The most exciting thing about this world is its ever changing quality.

Friday, October 16, 2009

Incompetence

Peter's principle says, in a hierarchically structured organisation, everyone will eventually be working in their level of incompetence. The reason behind is simple - promotion as reward will encourage people who has well or out performed in their current roles to new ones where they will not be familiar nor comfortable.

Scott Adam coined Dilbert's principle, in which he explains that companies tend to systematically promote least competent employee to management - to limit the amount of damage they will be capable of doing. Sounds much more fun, huh? By intentionally, Dilbert thinks the upper layers of an organisation is of no or little relevance to the productivity, which in fact is mostly achieved by the 'blue-collar' workers.

In a world where efficiency, contribution, competence are valuable attributes we are looking for in employee, how could management have been given such a bad name?

Let's see who are the managers first. Mainly there are two groups concerned. First group consists of those who have sweat and bleed on the front line enough to impress the boss and been rewarded with a manager's hat. Most of them have or had solid hands on engineering skills and confident in their interpretation and judgement over technicality of the future problems, with which they are about to be tested on regular basis. In the second group, we have people who have been given the benefit of the doubt for their background. Unfortunately, the size of this group is surprisingly and unfortunately large.

For folks who have finally fought their ways through to manager's position, it is a strange, exciting, and unease situation to be. Suddenly it seems there are way too many technical morons around you, rather than you have to sharpen your head like a nut to get boss's attention back in your engineer days; also, you feel privileged that finally you can fix all the stupid calls your boss have made in the past because he seemed to know nothing about nothing. After a while, you realise this is a completely different game - your superior technical strength will not help you surf through the tangled political mine field; your sharpness has been considered by your peers as arrogance and difficult to communicate; you have kissed good bye to the luck of having concentrated 42 minutes on one particular problem without being distracted; you also start to realise you have no fricking clue what is going on in your boss's mind or does he have one as there is just so little quantitative measurable around here.; finally, damn it, "I have missed my morning coffee again!". Being an exceptional engineer doesn't automatically qualify you to manage. If the reason you have been given the management responsibility is entirely based on the fact you appeared to have outperform in your last role, I can tell you now, it was the wrong decision.
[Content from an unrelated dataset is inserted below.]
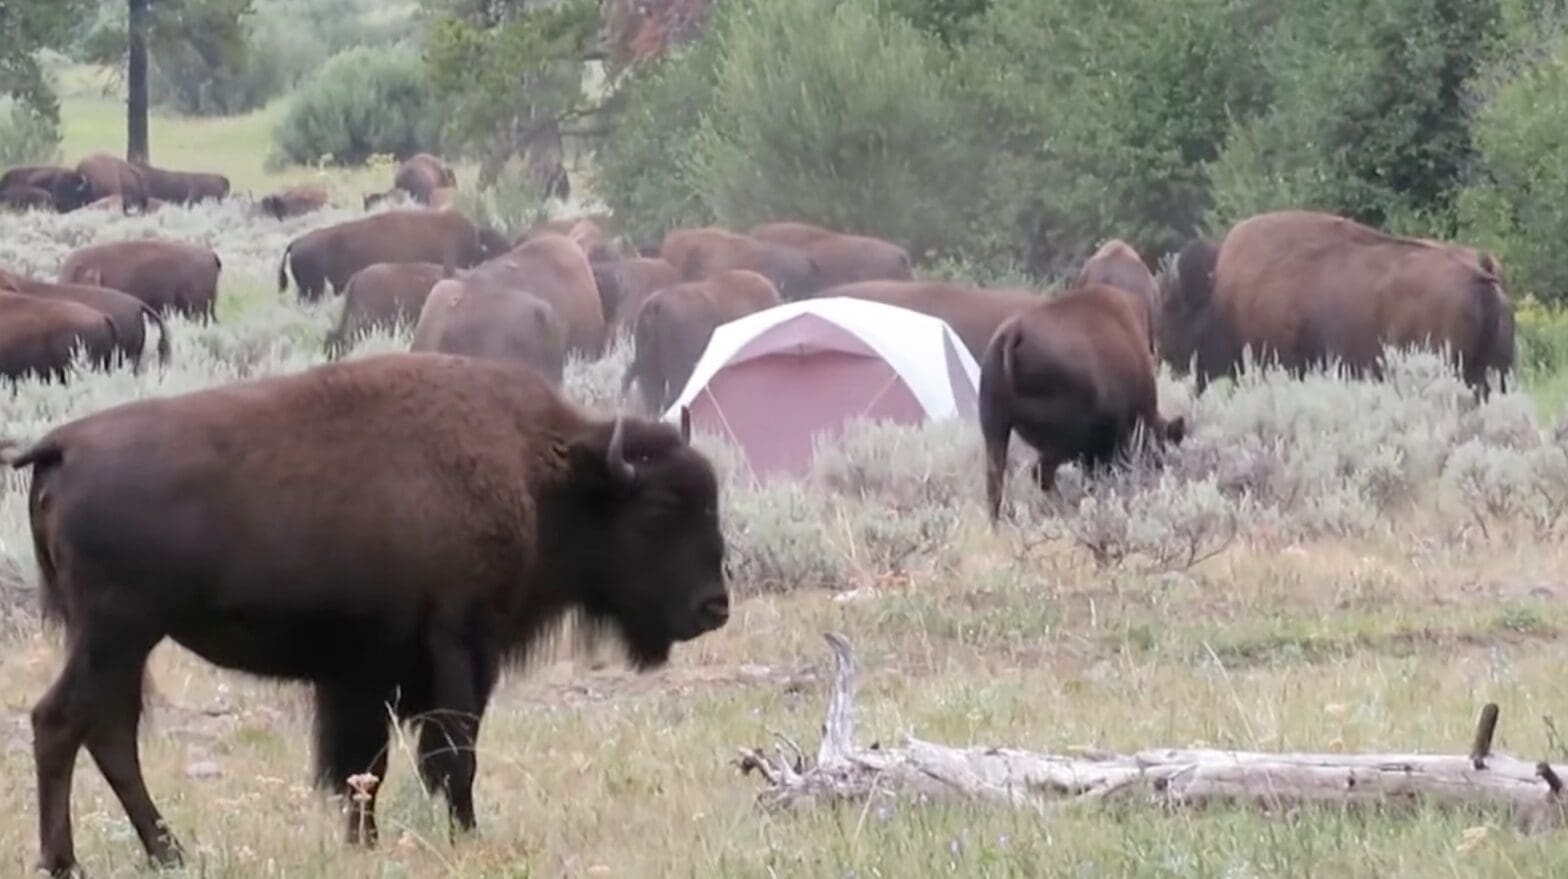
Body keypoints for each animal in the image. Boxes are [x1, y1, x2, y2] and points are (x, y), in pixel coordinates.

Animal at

You have now been officially pushed into a strange land, to which you may not have any real interests at all. At the bottom of your heart, you are probably screaming every morning, "fuck that, I just want to hack!".
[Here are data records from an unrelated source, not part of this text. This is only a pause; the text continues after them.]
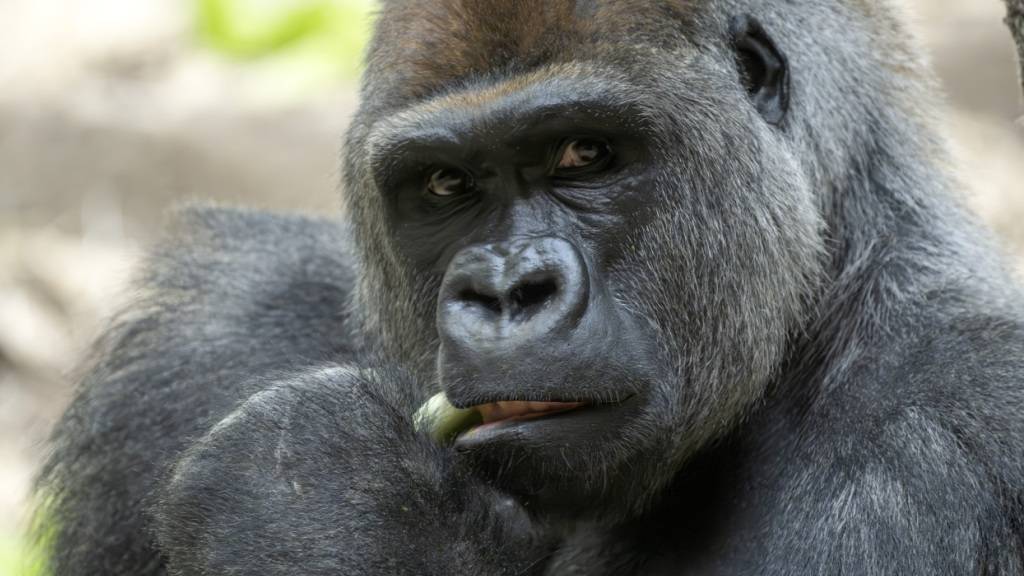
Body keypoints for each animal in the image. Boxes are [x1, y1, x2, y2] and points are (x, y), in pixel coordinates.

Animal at [36, 1, 1024, 574]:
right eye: (445, 185)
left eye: (586, 154)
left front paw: (326, 503)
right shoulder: (216, 327)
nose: (509, 290)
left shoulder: (967, 411)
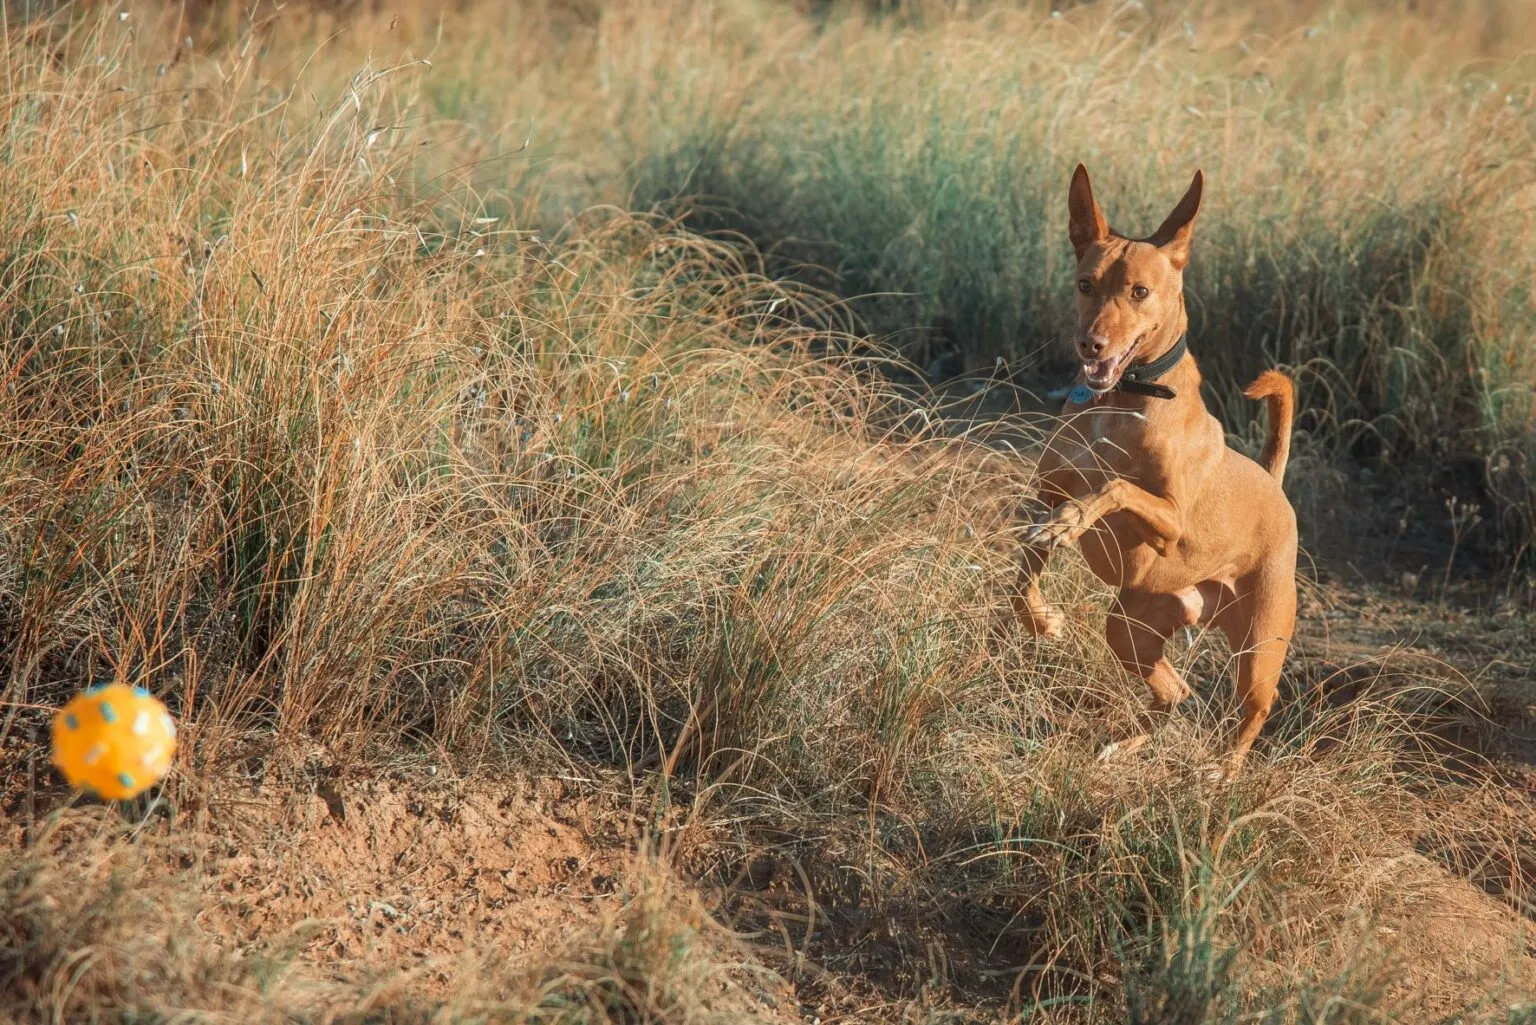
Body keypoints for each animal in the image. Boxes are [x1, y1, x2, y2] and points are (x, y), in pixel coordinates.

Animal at [1007, 162, 1296, 777]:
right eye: (1085, 284)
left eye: (1139, 292)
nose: (1090, 345)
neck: (1122, 399)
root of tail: (1274, 484)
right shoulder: (1043, 492)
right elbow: (1023, 572)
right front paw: (1041, 618)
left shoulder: (1170, 523)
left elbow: (1114, 487)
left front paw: (1076, 521)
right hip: (1130, 629)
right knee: (1175, 693)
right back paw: (1123, 743)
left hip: (1258, 650)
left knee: (1258, 706)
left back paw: (1223, 771)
Right, now to the bad side, for those have developed their career by avoiding risks and responsibilities as much as possible but somehow able to sneak their way through step by step. How to identify these people? Easy enough, lines they tend to use a lot is, "yes, I have done exactly same thing before". Then when you ask just a little bit more, he will starts to wave the flags to get out of the confrontation as quick as possible with line like "I don't want to hang up on the details on this for too long". I guess Dilbert is right after all, for group B, the best thing to do is to keep them in the management position, of course if your company can afford it, that way at least he will cause no direct damage to whatever it is you are trying to achieve, hopefully.